EXERCISE INSTRUCTIONS:
Your response should be the listing below, repeated exactly and in full.

++++ MATERIAL TO PROCESS

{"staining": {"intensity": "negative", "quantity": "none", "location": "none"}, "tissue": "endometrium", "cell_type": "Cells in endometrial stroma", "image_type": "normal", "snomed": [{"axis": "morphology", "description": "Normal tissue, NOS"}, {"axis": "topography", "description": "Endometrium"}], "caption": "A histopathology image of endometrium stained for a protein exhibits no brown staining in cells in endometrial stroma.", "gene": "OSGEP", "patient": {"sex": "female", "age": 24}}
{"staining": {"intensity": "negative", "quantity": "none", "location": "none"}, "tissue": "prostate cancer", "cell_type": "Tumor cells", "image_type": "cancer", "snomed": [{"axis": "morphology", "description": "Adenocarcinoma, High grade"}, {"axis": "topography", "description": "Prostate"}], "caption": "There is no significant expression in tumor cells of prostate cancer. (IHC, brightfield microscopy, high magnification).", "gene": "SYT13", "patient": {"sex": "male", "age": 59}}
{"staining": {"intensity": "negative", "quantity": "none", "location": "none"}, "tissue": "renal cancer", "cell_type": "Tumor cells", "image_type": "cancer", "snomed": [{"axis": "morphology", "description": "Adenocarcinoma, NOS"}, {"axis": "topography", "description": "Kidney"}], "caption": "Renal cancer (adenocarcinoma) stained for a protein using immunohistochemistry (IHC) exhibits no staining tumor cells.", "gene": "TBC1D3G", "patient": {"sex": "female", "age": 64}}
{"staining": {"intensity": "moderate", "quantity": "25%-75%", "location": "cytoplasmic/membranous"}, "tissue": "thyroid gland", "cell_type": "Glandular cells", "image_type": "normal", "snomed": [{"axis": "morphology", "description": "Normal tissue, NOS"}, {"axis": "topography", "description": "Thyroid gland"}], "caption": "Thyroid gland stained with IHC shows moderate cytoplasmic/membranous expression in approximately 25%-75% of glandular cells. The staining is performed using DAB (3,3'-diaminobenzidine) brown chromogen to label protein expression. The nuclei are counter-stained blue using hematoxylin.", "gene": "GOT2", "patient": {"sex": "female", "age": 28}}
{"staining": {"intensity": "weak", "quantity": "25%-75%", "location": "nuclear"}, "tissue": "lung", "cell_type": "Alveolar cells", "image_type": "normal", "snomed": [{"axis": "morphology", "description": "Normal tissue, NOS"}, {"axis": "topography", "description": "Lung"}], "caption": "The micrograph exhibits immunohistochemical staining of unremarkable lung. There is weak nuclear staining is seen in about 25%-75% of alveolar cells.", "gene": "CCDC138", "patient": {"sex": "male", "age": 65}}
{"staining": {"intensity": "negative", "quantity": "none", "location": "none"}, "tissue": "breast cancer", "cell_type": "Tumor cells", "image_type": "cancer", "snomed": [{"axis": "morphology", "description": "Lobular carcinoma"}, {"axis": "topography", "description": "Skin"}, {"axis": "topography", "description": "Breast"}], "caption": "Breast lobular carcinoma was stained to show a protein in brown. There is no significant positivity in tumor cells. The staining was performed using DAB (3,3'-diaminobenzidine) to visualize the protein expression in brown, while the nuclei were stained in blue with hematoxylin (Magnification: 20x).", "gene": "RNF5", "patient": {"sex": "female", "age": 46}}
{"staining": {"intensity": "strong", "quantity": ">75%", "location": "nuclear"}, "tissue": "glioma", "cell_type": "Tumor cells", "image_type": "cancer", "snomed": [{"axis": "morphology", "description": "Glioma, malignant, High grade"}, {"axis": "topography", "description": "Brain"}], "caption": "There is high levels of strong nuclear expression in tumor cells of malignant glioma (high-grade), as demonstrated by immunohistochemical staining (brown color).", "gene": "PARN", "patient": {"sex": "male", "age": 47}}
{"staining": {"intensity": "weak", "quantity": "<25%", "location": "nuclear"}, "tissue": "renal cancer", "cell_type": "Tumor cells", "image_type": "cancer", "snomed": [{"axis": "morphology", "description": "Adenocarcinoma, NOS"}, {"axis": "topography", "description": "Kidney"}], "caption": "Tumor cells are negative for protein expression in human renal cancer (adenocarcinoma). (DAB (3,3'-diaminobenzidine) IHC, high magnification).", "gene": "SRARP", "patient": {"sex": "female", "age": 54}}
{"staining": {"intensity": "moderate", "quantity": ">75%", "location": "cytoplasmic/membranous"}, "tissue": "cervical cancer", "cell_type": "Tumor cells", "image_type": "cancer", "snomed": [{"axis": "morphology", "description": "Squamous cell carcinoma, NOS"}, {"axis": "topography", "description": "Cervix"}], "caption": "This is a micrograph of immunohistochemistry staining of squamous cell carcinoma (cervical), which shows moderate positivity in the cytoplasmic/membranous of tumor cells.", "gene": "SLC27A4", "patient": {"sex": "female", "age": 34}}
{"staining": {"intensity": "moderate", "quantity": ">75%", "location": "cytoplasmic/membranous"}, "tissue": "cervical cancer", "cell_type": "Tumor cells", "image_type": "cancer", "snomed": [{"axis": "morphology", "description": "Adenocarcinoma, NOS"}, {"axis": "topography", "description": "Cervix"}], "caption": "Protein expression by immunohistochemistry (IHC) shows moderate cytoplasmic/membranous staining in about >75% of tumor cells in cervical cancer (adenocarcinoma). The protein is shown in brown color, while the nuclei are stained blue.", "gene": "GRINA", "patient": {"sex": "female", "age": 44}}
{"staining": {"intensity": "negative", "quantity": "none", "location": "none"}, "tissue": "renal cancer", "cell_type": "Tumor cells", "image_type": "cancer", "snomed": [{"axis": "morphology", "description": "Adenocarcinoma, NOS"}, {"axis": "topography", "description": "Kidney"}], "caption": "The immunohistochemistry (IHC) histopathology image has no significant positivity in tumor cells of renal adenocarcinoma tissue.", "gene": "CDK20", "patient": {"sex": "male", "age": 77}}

++++++++

EXERCISE OUTPUT:
{"staining": {"intensity": "negative", "quantity": "none", "location": "none"}, "tissue": "endometrium", "cell_type": "Cells in endometrial stroma", "image_type": "normal", "snomed": [{"axis": "morphology", "description": "Normal tissue, NOS"}, {"axis": "topography", "description": "Endometrium"}], "caption": "A histopathology image of endometrium stained for a protein exhibits no brown staining in cells in endometrial stroma.", "gene": "OSGEP", "patient": {"sex": "female", "age": 24}}
{"staining": {"intensity": "negative", "quantity": "none", "location": "none"}, "tissue": "prostate cancer", "cell_type": "Tumor cells", "image_type": "cancer", "snomed": [{"axis": "morphology", "description": "Adenocarcinoma, High grade"}, {"axis": "topography", "description": "Prostate"}], "caption": "There is no significant expression in tumor cells of prostate cancer. (IHC, brightfield microscopy, high magnification).", "gene": "SYT13", "patient": {"sex": "male", "age": 59}}
{"staining": {"intensity": "negative", "quantity": "none", "location": "none"}, "tissue": "renal cancer", "cell_type": "Tumor cells", "image_type": "cancer", "snomed": [{"axis": "morphology", "description": "Adenocarcinoma, NOS"}, {"axis": "topography", "description": "Kidney"}], "caption": "Renal cancer (adenocarcinoma) stained for a protein using immunohistochemistry (IHC) exhibits no staining tumor cells.", "gene": "TBC1D3G", "patient": {"sex": "female", "age": 64}}
{"staining": {"intensity": "moderate", "quantity": "25%-75%", "location": "cytoplasmic/membranous"}, "tissue": "thyroid gland", "cell_type": "Glandular cells", "image_type": "normal", "snomed": [{"axis": "morphology", "description": "Normal tissue, NOS"}, {"axis": "topography", "description": "Thyroid gland"}], "caption": "Thyroid gland stained with IHC shows moderate cytoplasmic/membranous expression in approximately 25%-75% of glandular cells. The staining is performed using DAB (3,3'-diaminobenzidine) brown chromogen to label protein expression. The nuclei are counter-stained blue using hematoxylin.", "gene": "GOT2", "patient": {"sex": "female", "age": 28}}
{"staining": {"intensity": "weak", "quantity": "25%-75%", "location": "nuclear"}, "tissue": "lung", "cell_type": "Alveolar cells", "image_type": "normal", "snomed": [{"axis": "morphology", "description": "Normal tissue, NOS"}, {"axis": "topography", "description": "Lung"}], "caption": "The micrograph exhibits immunohistochemical staining of unremarkable lung. There is weak nuclear staining is seen in about 25%-75% of alveolar cells.", "gene": "CCDC138", "patient": {"sex": "male", "age": 65}}
{"staining": {"intensity": "negative", "quantity": "none", "location": "none"}, "tissue": "breast cancer", "cell_type": "Tumor cells", "image_type": "cancer", "snomed": [{"axis": "morphology", "description": "Lobular carcinoma"}, {"axis": "topography", "description": "Skin"}, {"axis": "topography", "description": "Breast"}], "caption": "Breast lobular carcinoma was stained to show a protein in brown. There is no significant positivity in tumor cells. The staining was performed using DAB (3,3'-diaminobenzidine) to visualize the protein expression in brown, while the nuclei were stained in blue with hematoxylin (Magnification: 20x).", "gene": "RNF5", "patient": {"sex": "female", "age": 46}}
{"staining": {"intensity": "strong", "quantity": ">75%", "location": "nuclear"}, "tissue": "glioma", "cell_type": "Tumor cells", "image_type": "cancer", "snomed": [{"axis": "morphology", "description": "Glioma, malignant, High grade"}, {"axis": "topography", "description": "Brain"}], "caption": "There is high levels of strong nuclear expression in tumor cells of malignant glioma (high-grade), as demonstrated by immunohistochemical staining (brown color).", "gene": "PARN", "patient": {"sex": "male", "age": 47}}
{"staining": {"intensity": "weak", "quantity": "<25%", "location": "nuclear"}, "tissue": "renal cancer", "cell_type": "Tumor cells", "image_type": "cancer", "snomed": [{"axis": "morphology", "description": "Adenocarcinoma, NOS"}, {"axis": "topography", "description": "Kidney"}], "caption": "Tumor cells are negative for protein expression in human renal cancer (adenocarcinoma). (DAB (3,3'-diaminobenzidine) IHC, high magnification).", "gene": "SRARP", "patient": {"sex": "female", "age": 54}}
{"staining": {"intensity": "moderate", "quantity": ">75%", "location": "cytoplasmic/membranous"}, "tissue": "cervical cancer", "cell_type": "Tumor cells", "image_type": "cancer", "snomed": [{"axis": "morphology", "description": "Squamous cell carcinoma, NOS"}, {"axis": "topography", "description": "Cervix"}], "caption": "This is a micrograph of immunohistochemistry staining of squamous cell carcinoma (cervical), which shows moderate positivity in the cytoplasmic/membranous of tumor cells.", "gene": "SLC27A4", "patient": {"sex": "female", "age": 34}}
{"staining": {"intensity": "moderate", "quantity": ">75%", "location": "cytoplasmic/membranous"}, "tissue": "cervical cancer", "cell_type": "Tumor cells", "image_type": "cancer", "snomed": [{"axis": "morphology", "description": "Adenocarcinoma, NOS"}, {"axis": "topography", "description": "Cervix"}], "caption": "Protein expression by immunohistochemistry (IHC) shows moderate cytoplasmic/membranous staining in about >75% of tumor cells in cervical cancer (adenocarcinoma). The protein is shown in brown color, while the nuclei are stained blue.", "gene": "GRINA", "patient": {"sex": "female", "age": 44}}
{"staining": {"intensity": "negative", "quantity": "none", "location": "none"}, "tissue": "renal cancer", "cell_type": "Tumor cells", "image_type": "cancer", "snomed": [{"axis": "morphology", "description": "Adenocarcinoma, NOS"}, {"axis": "topography", "description": "Kidney"}], "caption": "The immunohistochemistry (IHC) histopathology image has no significant positivity in tumor cells of renal adenocarcinoma tissue.", "gene": "CDK20", "patient": {"sex": "male", "age": 77}}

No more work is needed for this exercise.